The judge of the National Court Santiago Pedraz has decided to file the extradition procedure opened against the Ukrainian and pro-Russian blogger Anatoli Sharí, resident in Tarragona, having received certain “operational information” from the Ukrainian authorities that placed him this summer in Italy despite to have a judicial prohibition to leave Spanish territory.

With the archive of these proceedings, on September 26, and with an Interpol arrest warrant remaining in force, the journalist’s defense fears that he could be imprisoned and sent to Ukraine, where he is accused of crimes of high treason (for which could be asked for 15 years in prison-) and violation of the equality of citizens according to their race, nationality, religious beliefs or disability.

Sharí is an active pro-Russian journalist with thousands of followers on his social networks: around 3 million subscriptions on YouTube and some 275,000 on Telegram and Twitter. Years ago he was accused by the Ukrainian side of creating tendencies and states of opinion aligned with what Vladimir Putin later used to justify his invasion.

In May, after his extradition process was opened and he was arrested by the police, the National High Court released him but with precautionary measures: fortnightly court appearance, establishment of residence and seizure of his documentation, with a ban on leaving the territory. Spanish. His defense maintains that he has scrupulously complied with each of the presentations, on the first and 15th of each month, in the Tarragona province court closest to his home, in Roda de Barà.

“He has not left Spain since he was banned,” his lawyer, Gonzalo Boye, told La Vanguardia. In August, after Judge Pedraz informed them that Ukraine had informed the Spanish justice system that Sharí had violated the precautionary measures and was in Italy, the defense presented a brief before the court, detailing day by day the activities of Anatoli, his wife and their young son in various Catalan cities throughout the months of July and August, supported -assures Boye- in documentary support. Among other things, Sharí and his family attended the Christina Aguilera concert at the Cap Roig festival in those days.

The file order of these actions does not specify what is that “operational information” that places this influential pro-Russian blogger in Italy in some period of last summer.

In an appeal filed with the court on the 28th, Shari’s defense asks the magistrate to annul Interpol’s official letter “since her client “not only lives where he always does but, in addition, has always been available to this Court even when it does not seem to have found out”.
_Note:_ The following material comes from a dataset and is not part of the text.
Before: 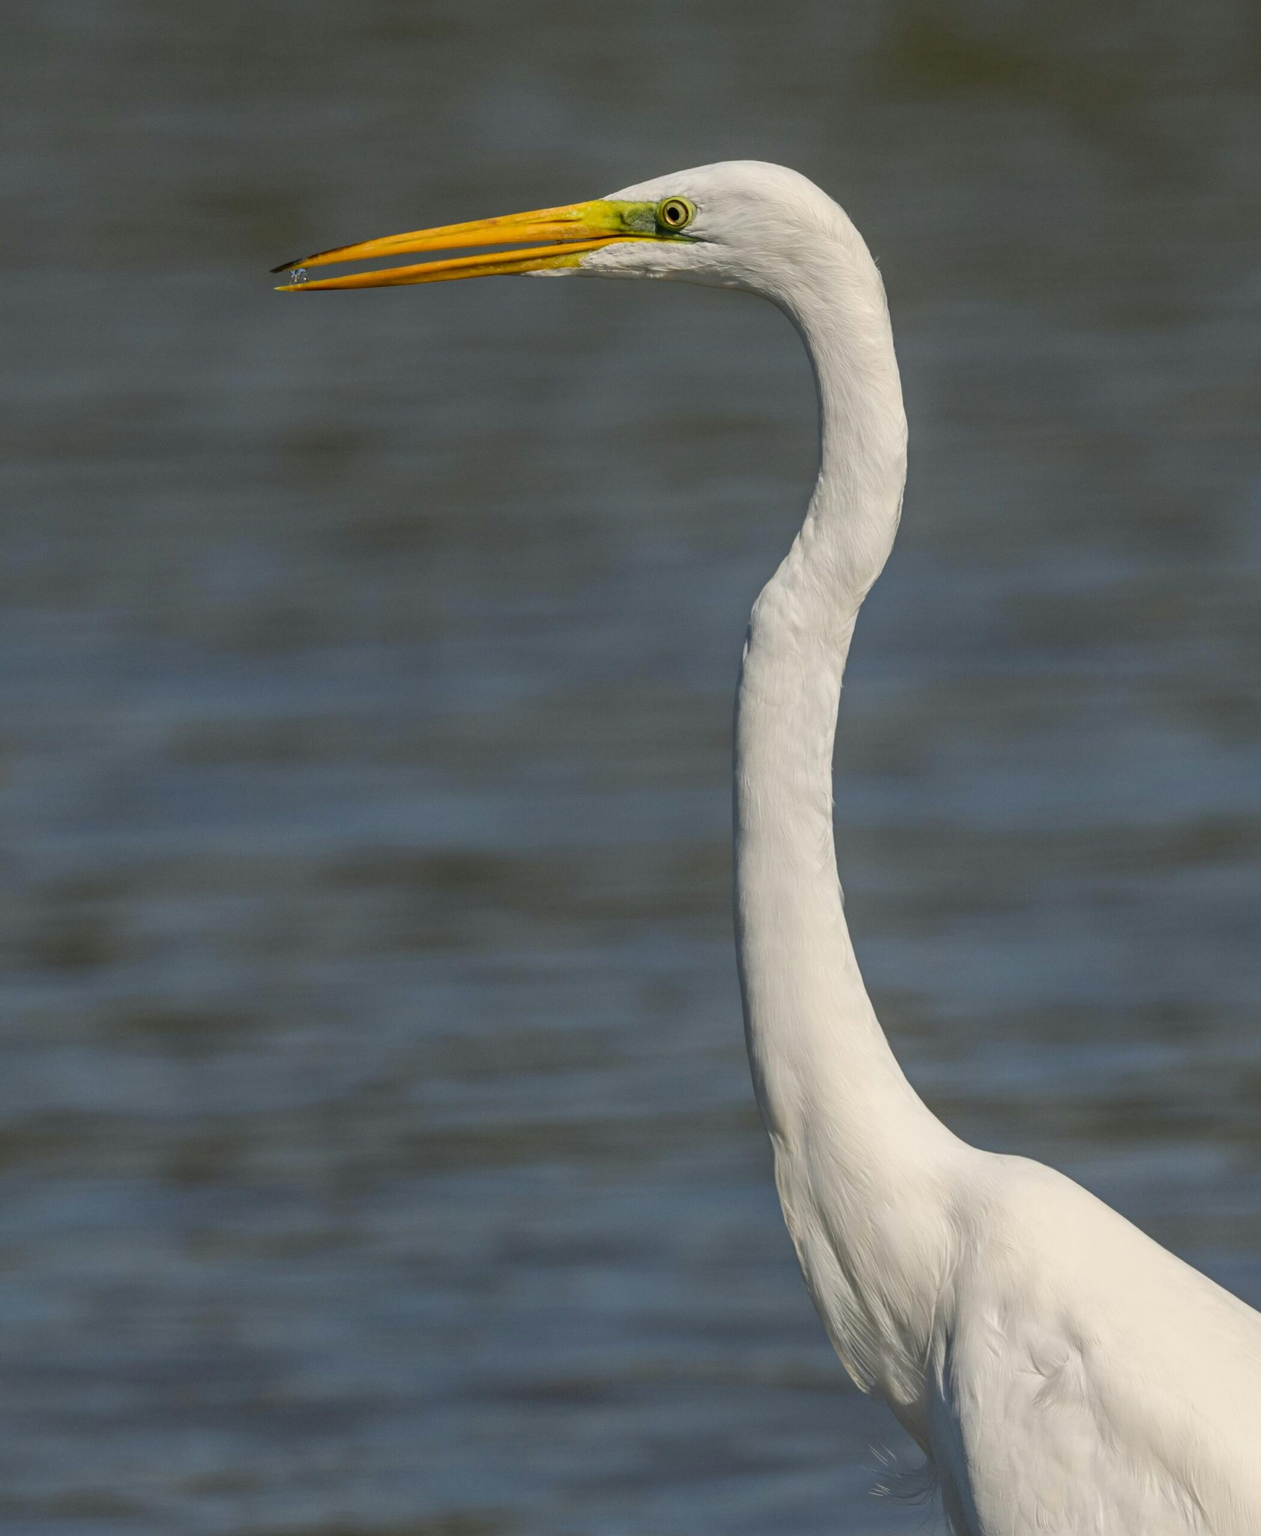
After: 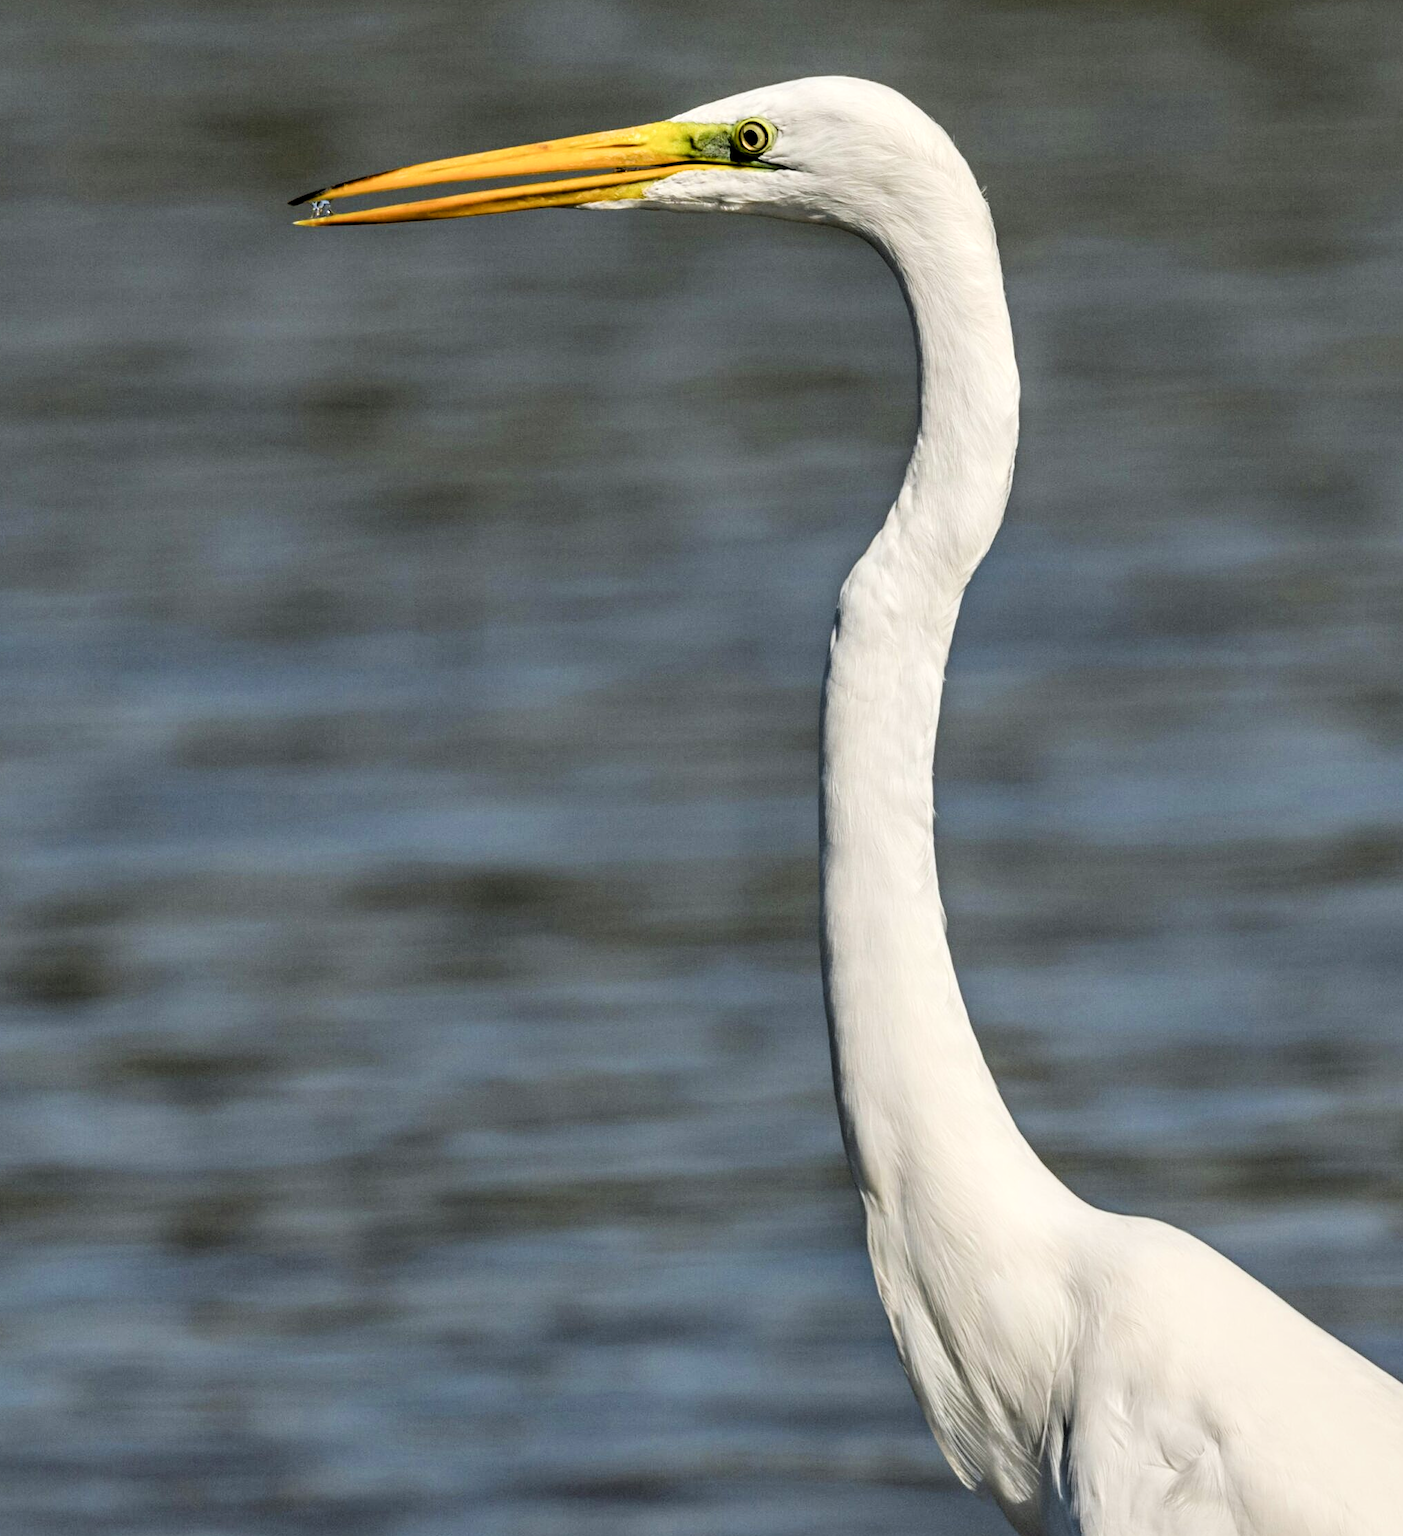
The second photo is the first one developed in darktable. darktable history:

Sharí suspects that the Ukrainian authorities have hatched a “gross deception” in which the court has fallen, by making them believe that he had left the country.

Sharí posted a video on Tuesday on her Twitter account, recorded on Passeig de Gràcia and with a copy in Catalan of La Vanguardia from that day. “I am in Spain, I have not left Spain and I do not intend to leave Spain,” she says.

Boye denounces the “null subtlety and skill” for the “deception” by “the claimant authorities” and regrets that the National Court has believed that “gross attempt at manipulation”.

Sharii was arrested on May 3, just over two months after Russia’s invasion of Ukraine began, in a judicial collaboration proceeding between the Ukrainian Security Service, the prosecutor’s office and the Spanish authorities. Ukraine accused Shari of “illegal activities to the detriment of Ukraine’s national security in the field of information” and of acting at the service “of foreign powers”, referring to Russia. Sharí left Ukraine in 2012 and moved to Lithuania, which granted him political asylum status when he fled his country, then ruled by the pro-Russian Viktor Yanukovych, after uncovering certain police links with drug trafficking in his communication channels. It was in Lithuania that he began to change his discourse and to criticize the pro-European turn in his country after the Maidan protest. In 2016 he moved to Barcelona.

In March 2021, the Ukrainian president, Volodímir Zelenski, met with the Lithuanian, and a few days later the asylum withdrawal process began, which was formalized on the following May 10. In his country he had even founded a political party, which was investigated for an alleged crime of money laundering.